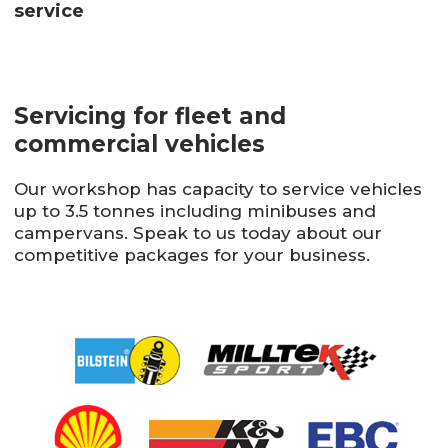
service
Servicing for fleet and
commercial vehicles
Our workshop has capacity to service vehicles
up to 3.5 tonnes including minibuses and
campervans. Speak to us today about our
competitive packages for your business.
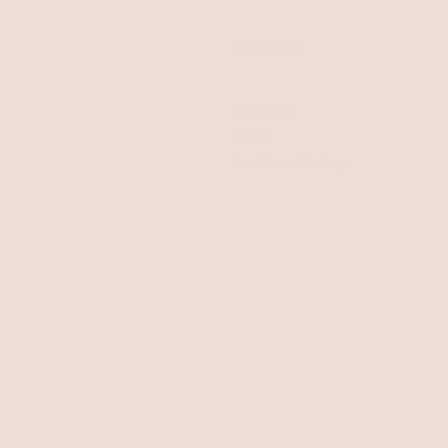
POLICIES
Returns
FAQ
In-Store Pickup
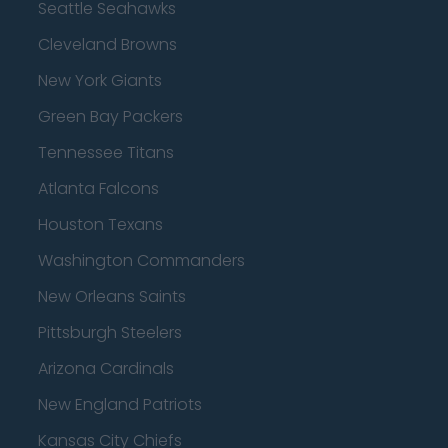
Seattle Seahawks
Cleveland Browns
New York Giants
Green Bay Packers
Tennessee Titans
Atlanta Falcons
Houston Texans
Washington Commanders
New Orleans Saints
Pittsburgh Steelers
Arizona Cardinals
New England Patriots
Kansas City Chiefs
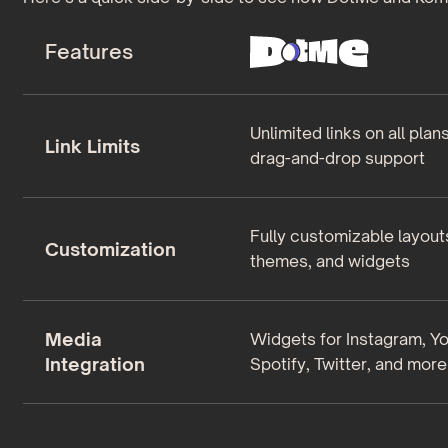
Features
Unlimited links on all plan
Link Limits
drag-and-drop support
Fully customizable layout
Customization
themes, and widgets
Media
Widgets for Instagram, Y
Integration
Spotify, Twitter, and more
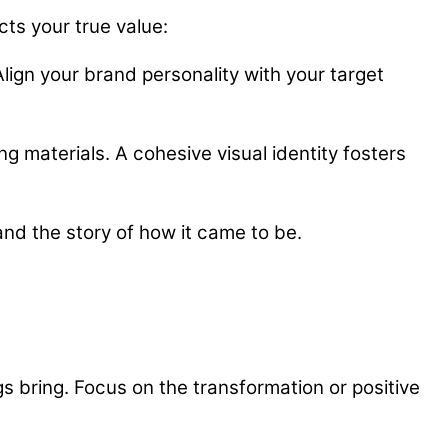
cts your true value:
ign your brand personality with your target
ng materials. A cohesive visual identity fosters
and the story of how it came to be.
s bring. Focus on the transformation or positive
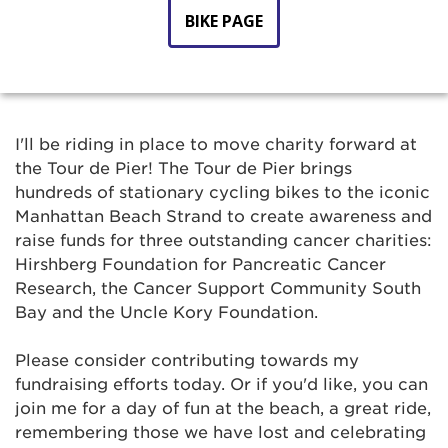
BIKE PAGE
I'll be riding in place to move charity forward at
the Tour de Pier! The Tour de Pier brings
hundreds of stationary cycling bikes to the iconic
Manhattan Beach Strand to create awareness and
raise funds for three outstanding cancer charities:
Hirshberg Foundation for Pancreatic Cancer
Research, the Cancer Support Community South
Bay and the Uncle Kory Foundation.
Please consider contributing towards my
fundraising efforts today. Or if you'd like, you can
join me for a day of fun at the beach, a great ride,
remembering those we have lost and celebrating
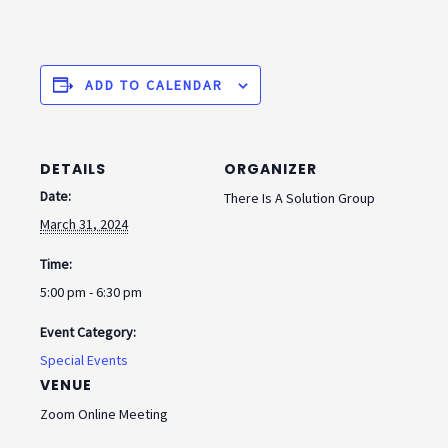
ADD TO CALENDAR
DETAILS
ORGANIZER
Date:
There Is A Solution Group
March 31, 2024
Time:
5:00 pm - 6:30 pm
Event Category:
Special Events
VENUE
Zoom Online Meeting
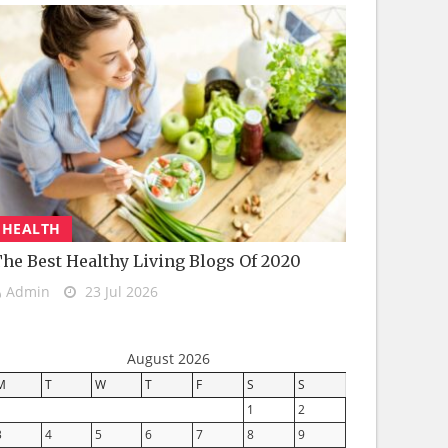
HEALTH
he Best Healthy Living Blogs Of 2020
Admin
23 Jul 2026
August 2026
M
T
W
T
F
S
S
1
2
3
4
5
6
7
8
9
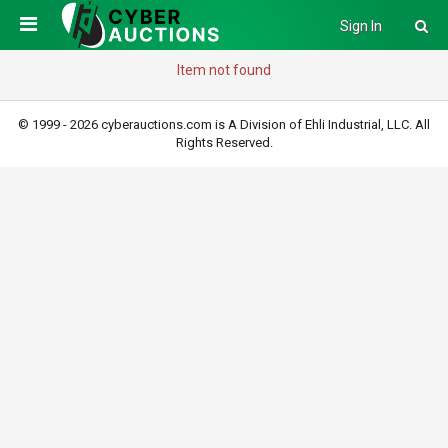
Sign In
Item not found
© 1999 - 2026 cyberauctions.com is A Division of Ehli Industrial, LLC. All
Rights Reserved.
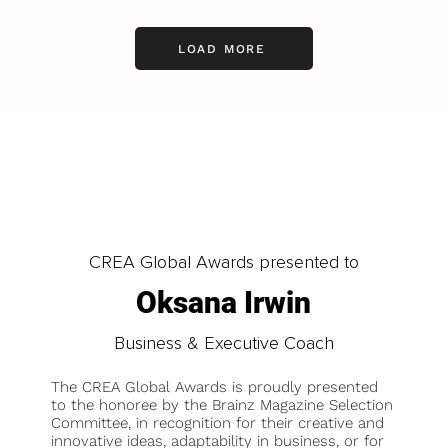
LOAD MORE
CREA Global Awards presented to
Oksana Irwin
Business & Executive Coach
The CREA Global Awards is proudly presented
to the honoree by the Brainz Magazine Selection
Committee, in recognition for their creative and
innovative ideas, adaptability in business, or for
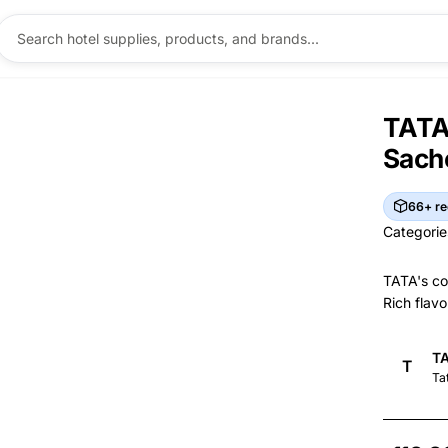
TATA 
Sach
66+ re
Categorie
Categorie
TATA's co
Rich flavo
Br
TA
T
Brand I
Ma
Ta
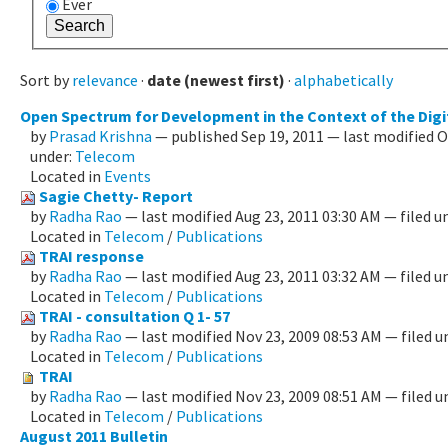
Ever
Sort by
relevance
·
date (newest first)
·
alphabetically
Open Spectrum for Development in the Context of the Digi
by
Prasad Krishna
—
published
Sep 19, 2011
—
last modified
O
under:
Telecom
Located in
Events
Sagie Chetty- Report
by
Radha Rao
—
last modified
Aug 23, 2011 03:30 AM
— filed u
Located in
Telecom
/
Publications
TRAI response
by
Radha Rao
—
last modified
Aug 23, 2011 03:32 AM
— filed u
Located in
Telecom
/
Publications
TRAI - consultation Q 1- 57
by
Radha Rao
—
last modified
Nov 23, 2009 08:53 AM
— filed u
Located in
Telecom
/
Publications
TRAI
by
Radha Rao
—
last modified
Nov 23, 2009 08:51 AM
— filed u
Located in
Telecom
/
Publications
August 2011 Bulletin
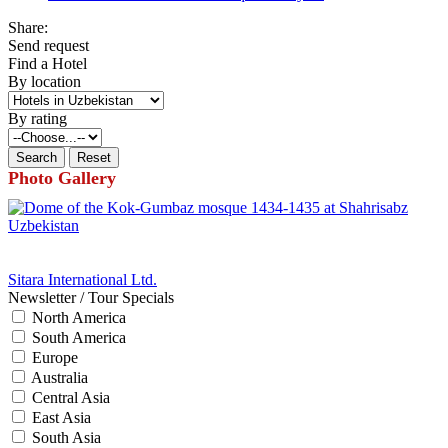
Share:
Send request
Find a Hotel
By location
By rating
Photo Gallery
Sitara International Ltd.
Newsletter / Tour Specials
North America
South America
Europe
Australia
Central Asia
East Asia
South Asia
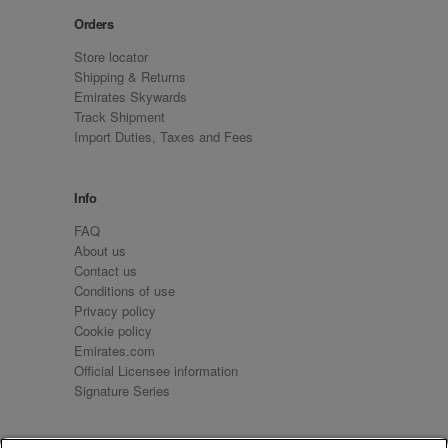
Orders
Store locator
Shipping & Returns
Emirates Skywards
Track Shipment
Import Duties, Taxes and Fees
Info
FAQ
About us
Contact us
Conditions of use
Privacy policy
Cookie policy
Emirates.com
Official Licensee information
Signature Series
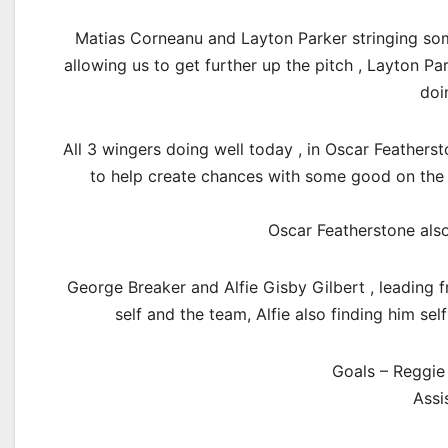
Matias Corneanu and Layton Parker stringing some
allowing us to get further up the pitch , Layton Pa
doi
All 3 wingers doing well today , in Oscar Featherst
to help create chances with some good on the 
Oscar Featherstone also
George Breaker and Alfie Gisby Gilbert , leading f
self and the team, Alfie also finding him se
Goals – Reggie 
Assi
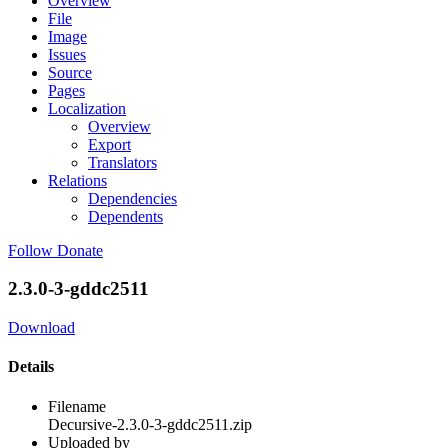
Overview
File
Image
Issues
Source
Pages
Localization
Overview
Export
Translators
Relations
Dependencies
Dependents
Follow
Donate
2.3.0-3-gddc2511
Download
Details
Filename
Decursive-2.3.0-3-gddc2511.zip
Uploaded by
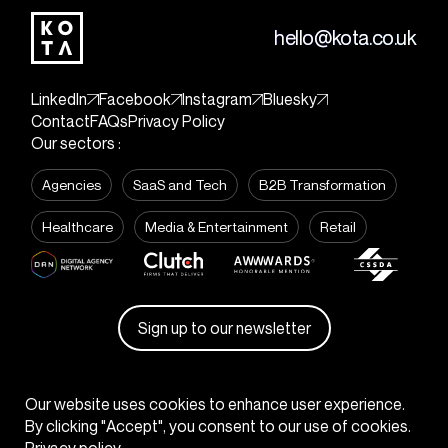
hello@kota.co.uk
LinkedIn
Facebook
Instagram
Bluesky
Contact
FAQs
Privacy Policy
Our sectors :
Agencies
SaaS and Tech
B2B Transformation
Healthcare
Media & Entertainment
Retail
Sign up to our newsletter
© KOTA
2026
Our website uses cookies to enhance user experience.
By clicking "Accept", you consent to our use of cookies.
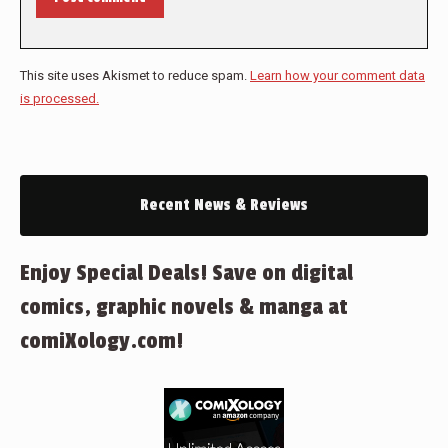
This site uses Akismet to reduce spam.
Learn how your comment data
is processed.
Recent News & Reviews
Enjoy Special Deals! Save on digital
comics, graphic novels & manga at
comiXology.com!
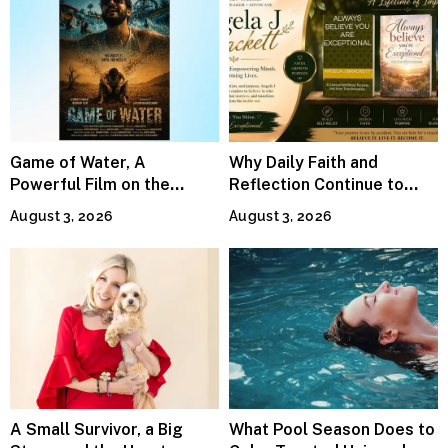
Game of Water, A
Why Daily Faith and
Powerful Film on the
Reflection Continue to
Global Water Crisis, Makes
Matter
August 3, 2026
August 3, 2026
Waves Internationally
A Small Survivor, a Big
What Pool Season Does to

····················

* **REQUIRED WORK**:
Please copy every line of the material that contains the word "service".

* **EXERCISE RESULT**:
service
Our workshop has capacity to service vehicles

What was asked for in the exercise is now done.